Exercise details:
Extend the powerlifting rules passage below, picking up after its final sentence about the "press" command.

Source text:
Raw Division: The equipment permitted in the raw division under the USPA is equivalent to the USAPL Classic division. You are permitted wrist wraps, knee sleeves, a powerlifting belt, socks, shoes, a t- shirt, underwear, a non-supportive singlet and also elbow sleeves.
Classic Raw Division: The classic raw division is similar to the raw division above except that knee wraps up to 2.5m are permitted in replacement to the knee sleeves.
Single Ply Division: The single ply division is equivalent to the USAPL equipped division. The equipment permitted is similar to the classic raw division under USPA. In replacement to the non-supportive, one piece singlet, the use of a supportive, one piece, single ply squat, bench shirt or deadlift suit is permitted.
Multi Ply Division: The equipment permitted in the multi ply division is similar to the single ply division. The exception is that the supportive, one piece, squat, bench shirt and deadlift suits can be made with multi ply, which means that the supportive suits are made with more layers.
Whatever equipment you wear on the platform, it needs to be approved by the federation. Check out my guides on USAPL Approved Gear and USPA Approved Gear to see if your equipment can be used in competition.
Technical Rules for Performance
Each federation will have specific rules around the squat, bench press, or deadlift. If you lift the weight in competition, but you don’t follow the specific technical rules of the sport, then the lift can still be disqualified.
The rules of performance for the squat is largely the same with USAPL and USPA.
The lifter must face the judge at all times. The lifter must put the bar on his or her back and walk the bar out with a maximum of five spotters around the platform. Upon the first command of “squat”, the lifter must bend their knees until the surface of the hip crease is below the top of the knee, and then stand back up with knees fully extended. After completion of the lift, the lifter will receive the “rack” command, informing the lifter to walk the barbell back into the squat rack.
With the USAPL, they strictly only use a combo competition rack and a 20kg power bar for all disciplines. With the USPA, the mono lift is permitted in competition but the lifter still has to walk the bar out.
The rules of performance for the bench press is similar between the two federations with a few differences.
Under both federations, the head of the bench must face the head referee.
The lifter must lie on their back with shoulders and buttucks in contact with the bench press. The commands are the same in both federations.
Once the bar has been unracked from the combo rack with elbows locked out and still, the head referee will give the “start” command for the lifter to start the descent of the bar towards the top surface of the torso.
Once the bar is held motionless and paused on the torso area, the referee will give the “press” command for the lifter to then press the bar to the point of fully extending the elbows.

Data under study:
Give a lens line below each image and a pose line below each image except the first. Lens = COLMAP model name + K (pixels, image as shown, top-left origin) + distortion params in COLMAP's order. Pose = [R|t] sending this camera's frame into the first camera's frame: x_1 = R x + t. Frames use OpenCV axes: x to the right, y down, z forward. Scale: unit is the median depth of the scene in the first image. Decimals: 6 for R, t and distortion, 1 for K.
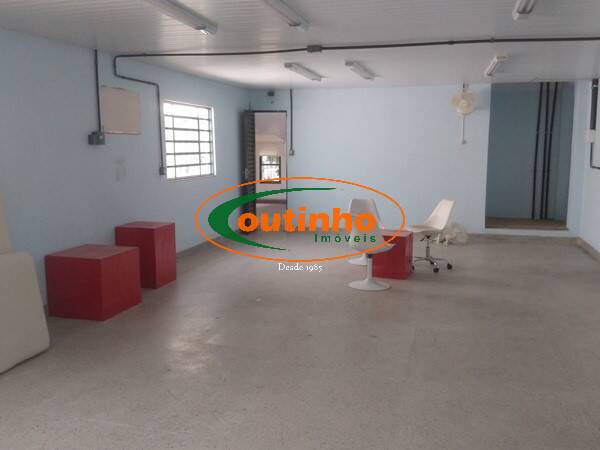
lens RADIAL K [[559.7, 0, 300.0], [0, 559.7, 225.0], [0, 0, 1]] dist [0.130301, -0.284376]
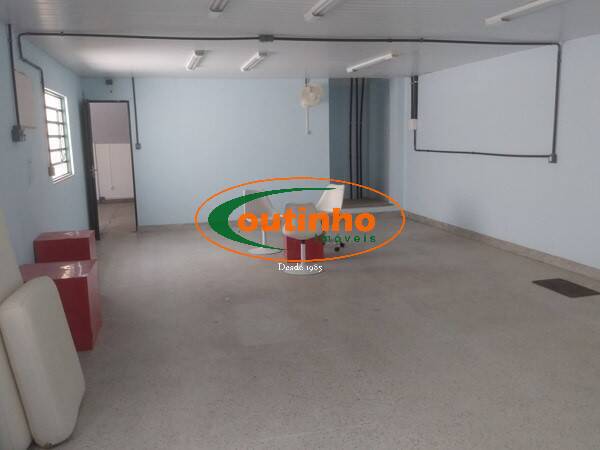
lens RADIAL K [[559.7, 0, 300.0], [0, 559.7, 225.0], [0, 0, 1]] dist [0.130301, -0.284376]
pose [[0.877588, -0.098304, 0.469229, -0.254604], [0.092678, 0.995076, 0.035137, -0.008836], [-0.470372, 0.012652, 0.882377, 0.059856]]
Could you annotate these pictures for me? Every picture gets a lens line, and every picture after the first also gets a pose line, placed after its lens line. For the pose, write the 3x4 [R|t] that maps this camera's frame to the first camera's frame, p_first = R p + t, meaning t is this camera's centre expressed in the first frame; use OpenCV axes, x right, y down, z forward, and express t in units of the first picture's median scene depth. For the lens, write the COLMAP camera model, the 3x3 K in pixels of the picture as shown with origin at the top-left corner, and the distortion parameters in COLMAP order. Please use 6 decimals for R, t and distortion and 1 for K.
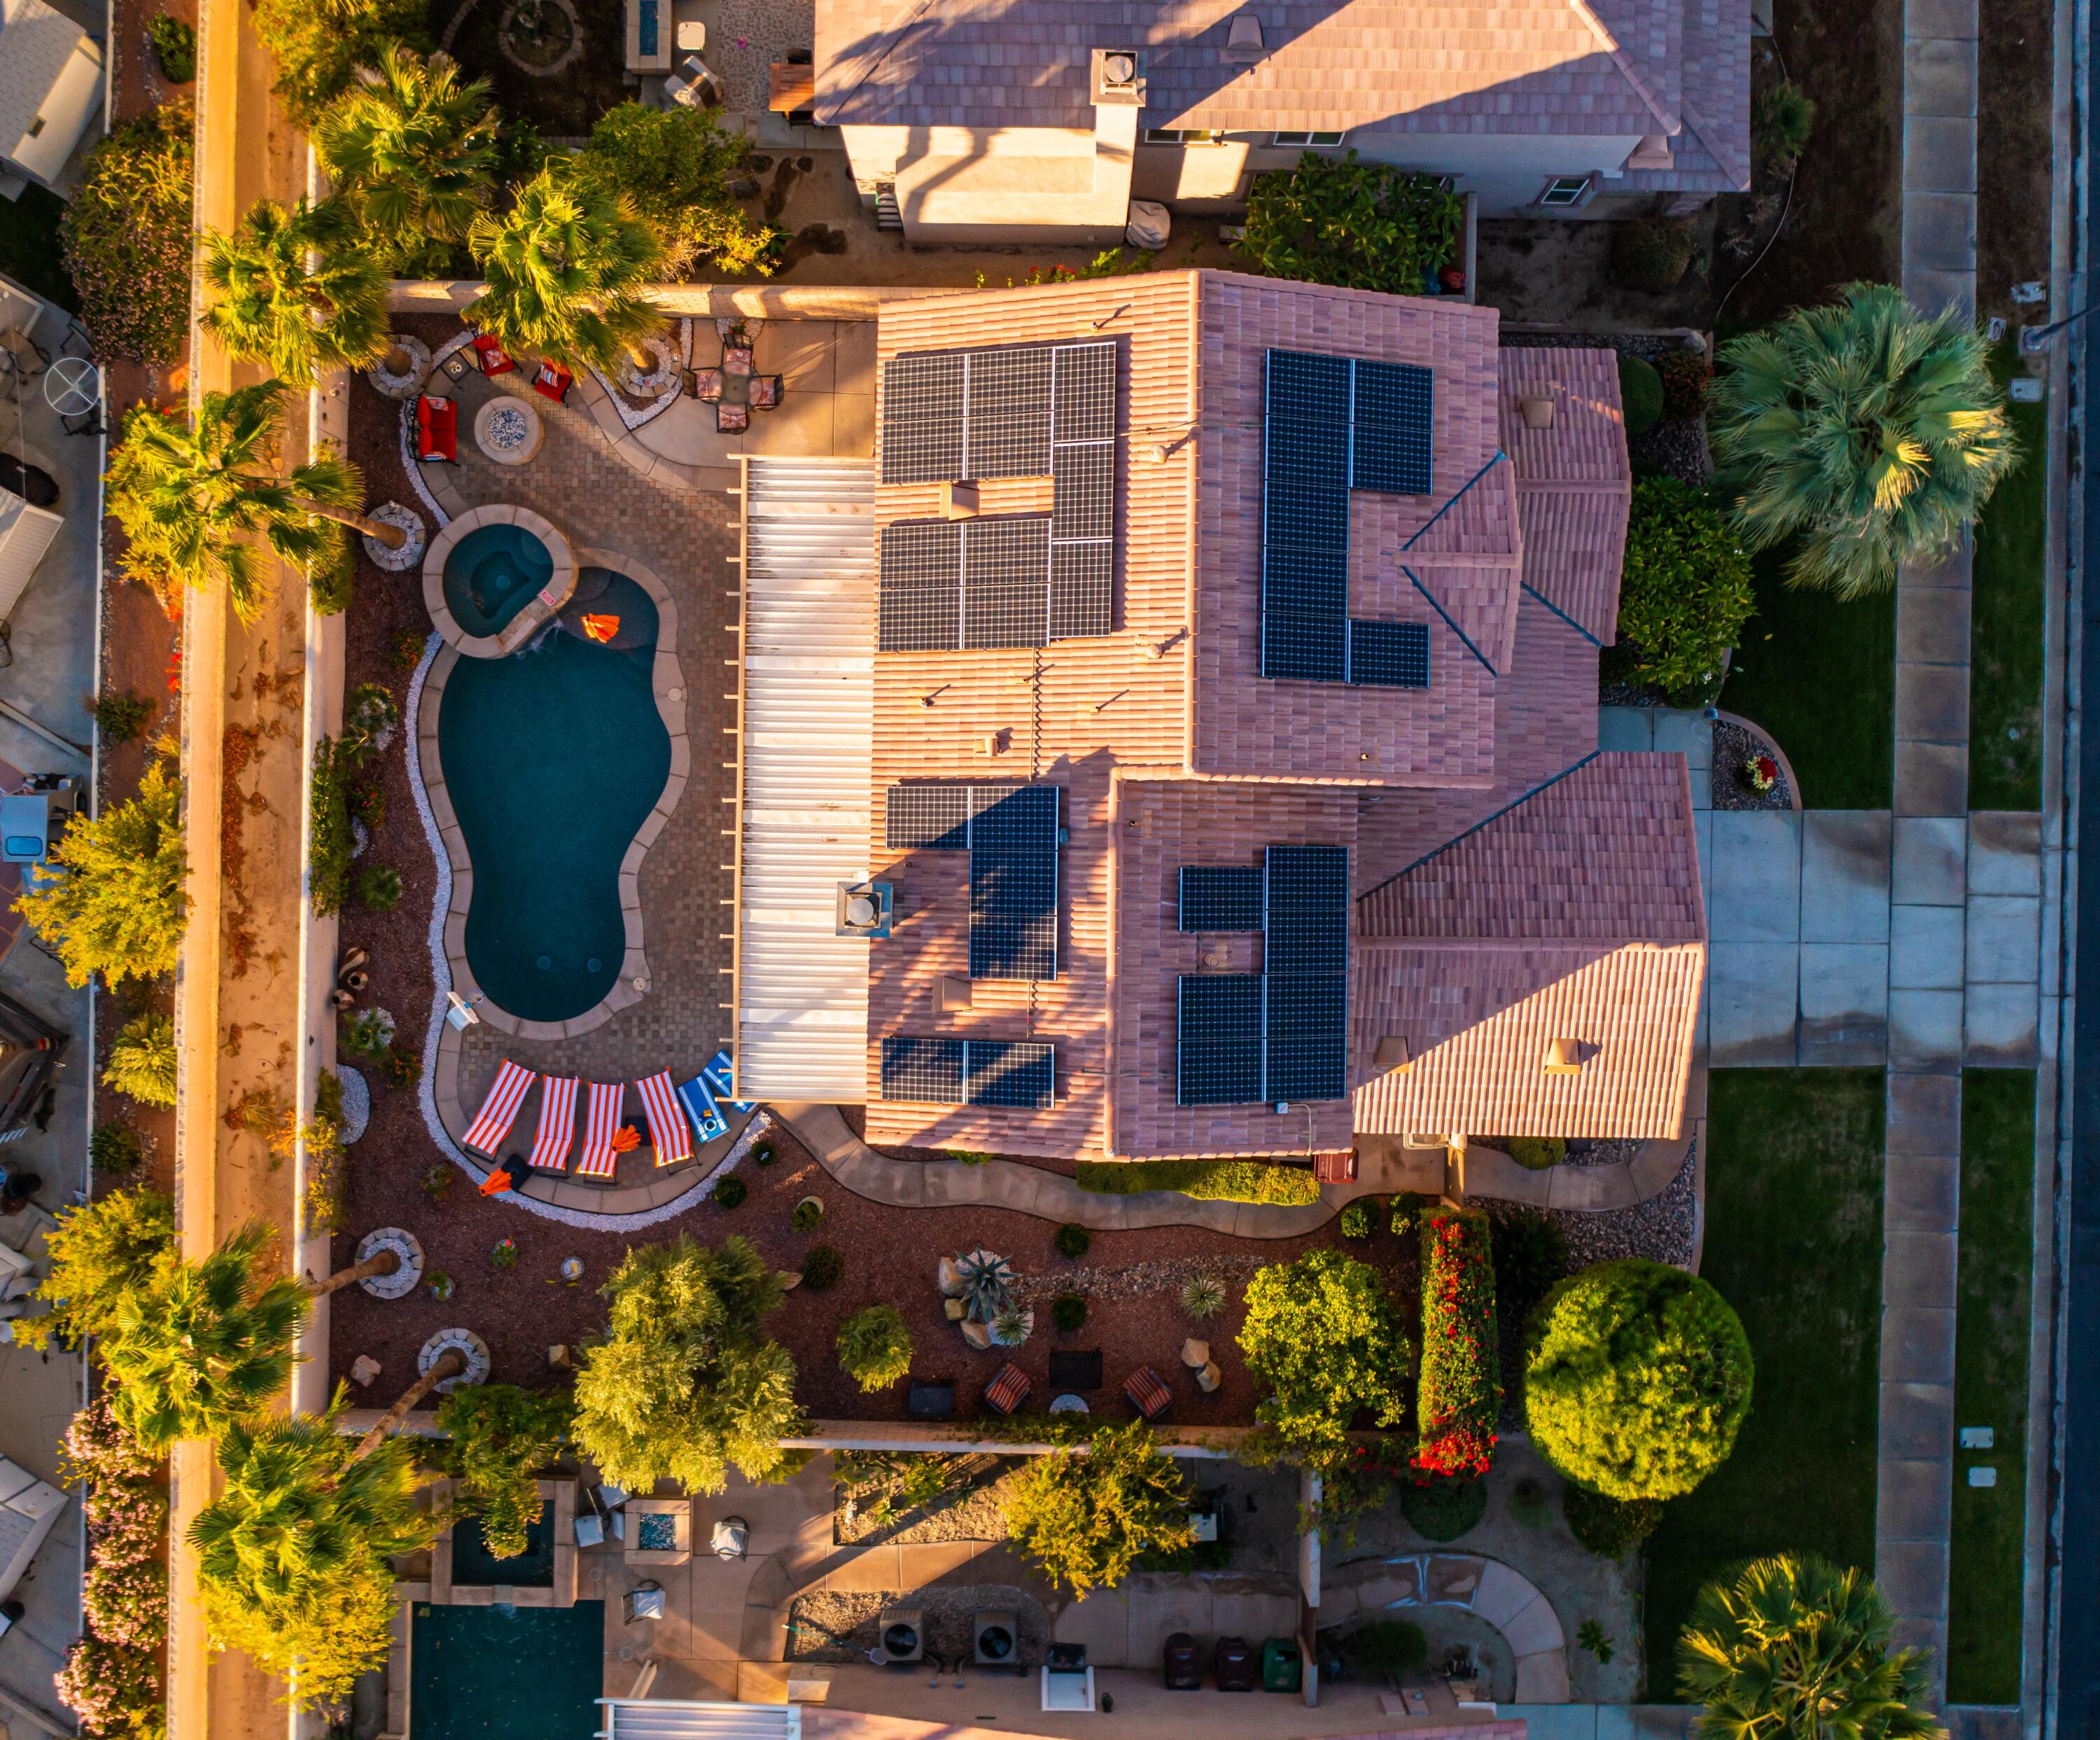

Answer below:
When the referee sees that the elbows are locked out and the bar held motionless at the top, the referee will initiate the “rack” command for the lifter to rack the barbell.
Under the USAPL rules, the head must be in constant contact with the bench press, the feet must be flat on the floor and the thumbs must be wrapped around the bar (ie opposite to the palm and fingers). A reverse grip is not permitted.
However, under the USPA rules, the head is allowed to come off the bench press, the feet can be on tiptoes, and suicide grip (thumbless) or reverse grip styles are permitted.
The deadlift rules for performance are practically the same for both federations.
The lifter will approach the bar and have one attempt to lift the bar off the floor in one single smooth motion to the point that the knees, hips and shoulders locked out in a straight position and the lifter is standing upright.
Once the lift is completed, the head referee will give the “down” command to signal the lifter to return the bar to the platform with both hands under control.
Any rising of the bar to the point where all plates come off the floor on either sides will be considered a bona fide attempt.
Any hitching or up and down jerking of the bar is considered a disqualification in both federations. Stepping backward, forwards or lateral movement of the feet will be considered a disqualification however, rocking on the foot is permitted.
For further detail of the rules of performance for the USAPL, please click here and for rules of performance for the USPA, please click here.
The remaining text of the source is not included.